Irises bloom for a short period of time in early summer, then the leaves remain until fall to collect nutrients for next years blooming. Irises require minimal maintenance, making them a favorite in many home gardens. Some of this maintenance takes place in fall to prepare the plants for winter. Winterize iris once the foliage begins to brown and die back in mid to late autumn. This prevents iris borers from killing the rhizomes as well as improving the look of your garden over winter.

Stop watering the iris after the last blooms fade in early summer, or late summer for double blooming varieties. Natural rainfall and moisture is all that is needed at this time.

Let the foliage yellow and die down naturally. Avoid removing any of the foliage until it is completely died back or until the first light frost in autumn—whichever occurs first.

Cut off all dead leaves with gardening shears 1 inch above the soil surface or rhizome, if it is visible.

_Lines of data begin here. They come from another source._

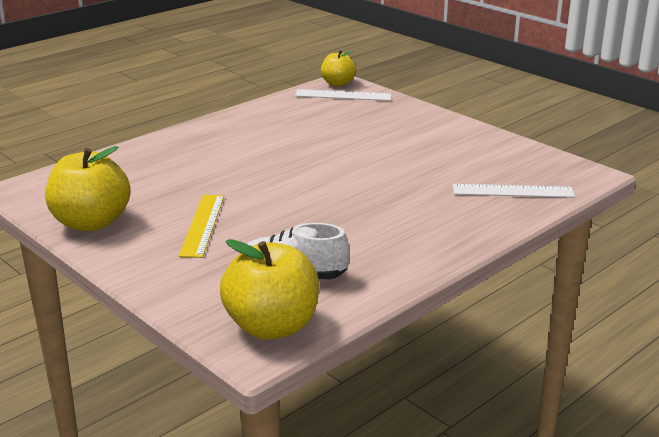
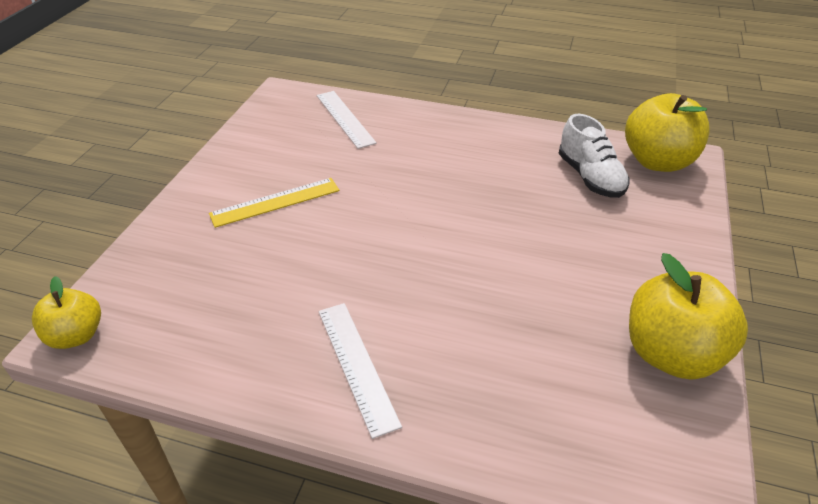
camera: 120 degrees left, 15 degrees up
yellow ruler [179,195,224,258] -> yellow ruler moved to [209,178,339,228]
white ruler [295,89,392,101] -> white ruler moved to [318,303,402,439]

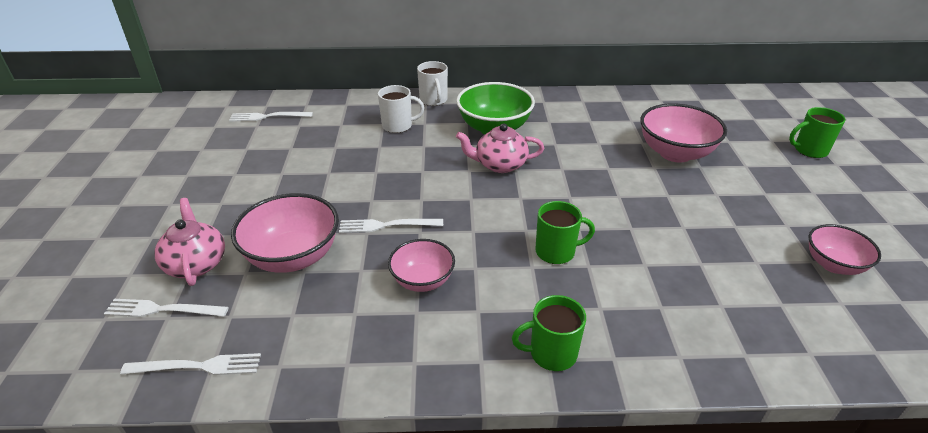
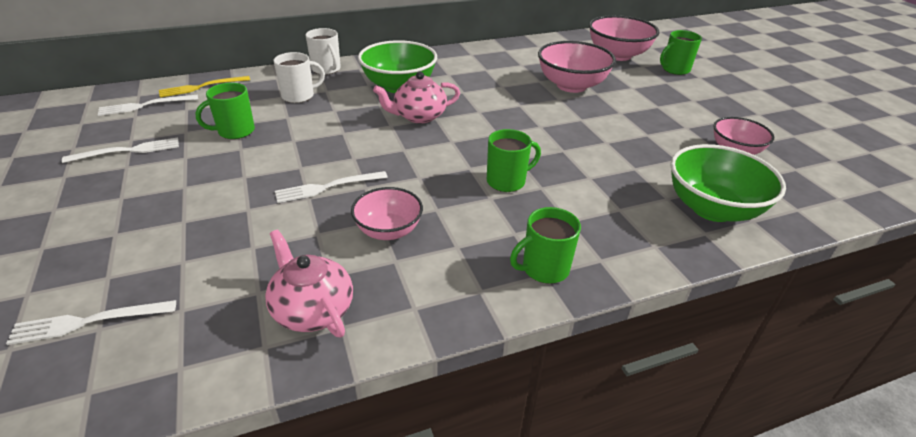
camera: 20 degrees left, 0 degrees up
white fork [120,353,261,375] -> white fork moved to [62,137,179,163]
pink teapot [154,198,225,286] -> pink teapot moved to [265,230,353,337]
pink bowl [231,193,339,273] -> pink bowl moved to [589,15,659,61]
none -> yellow fork [159,76,250,97]
none -> green mug [195,83,255,139]
none -> green bowl [670,144,786,222]

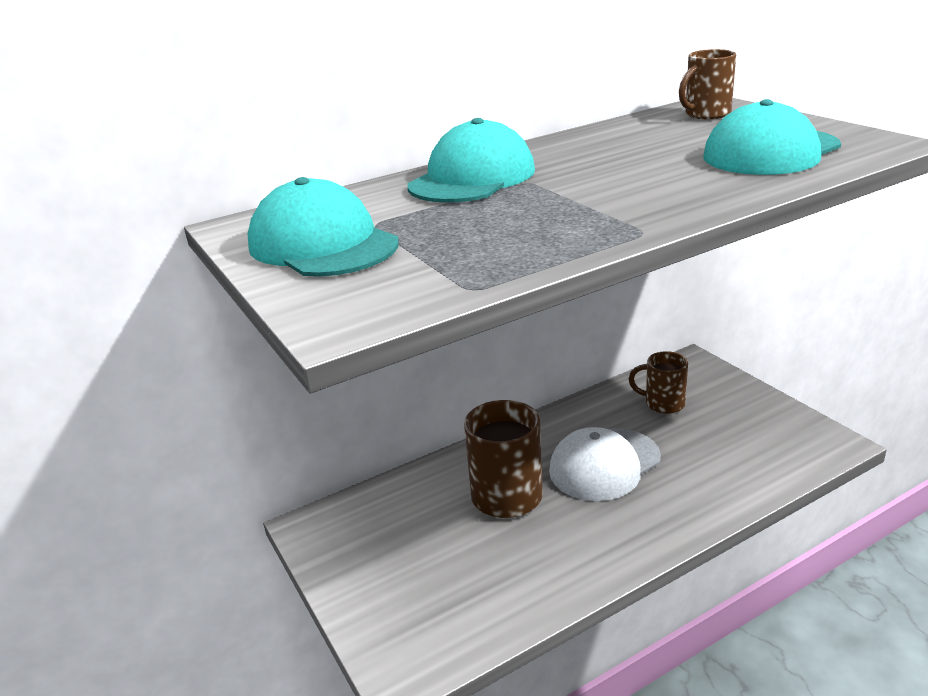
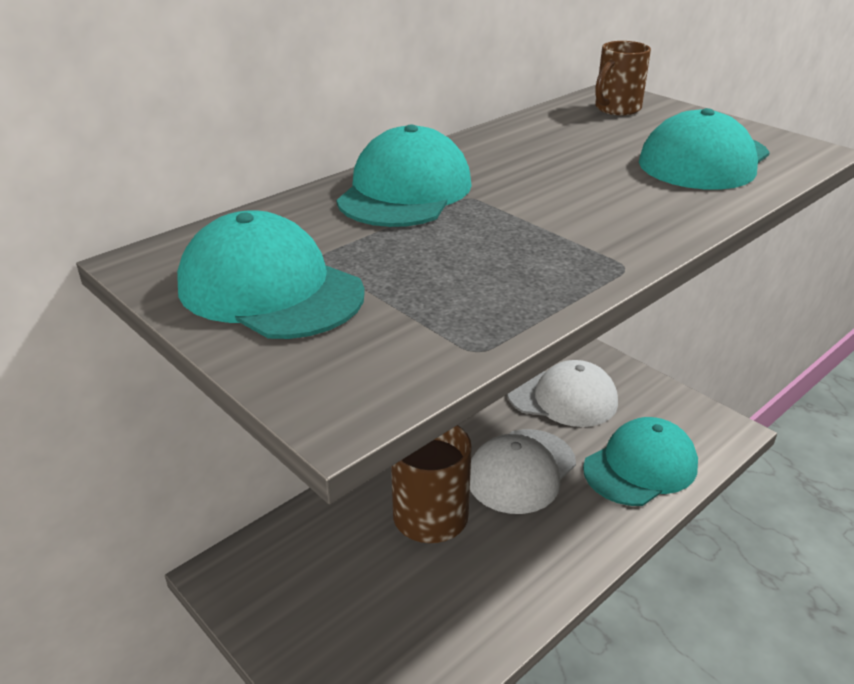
camera: 15 degrees left, 5 degrees up
brown mug [629,351,688,414] -> white cap [507,360,618,427]
none -> turquoise cap [583,417,698,506]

Leave the small ring of new, green leaves at the base of the plant in place, as they collect nutrients over winter.

Inspect the new leaves for dark brown streaks, as this is a sign that iris borers have laid eggs on them. Remove any affected leaves but allow the healthy ones to stay on the plant.

Cut off any remaining flower stalks in the center of the plant. Remove them at the base of the plant.

Remove leaves, grass and other garden debris from the base of the plant. Brush away any soil covering the rhizomes so they are just visible at the soil surface.

Inspect the visible rhizomes tops for signs of rot such as softness or bruised spots. Remove any damaged or rotted rhizomes so they don't spread infection to the healthy ones.


If your iris needs divided, do so in late summer. Cut the foliage down to 6 inches prior to dividing, but don't remove completely until it's time to winterize.


Do not apply mulch over iris beds in winter. This leads to moisture retention and causes the rhizomes to rot.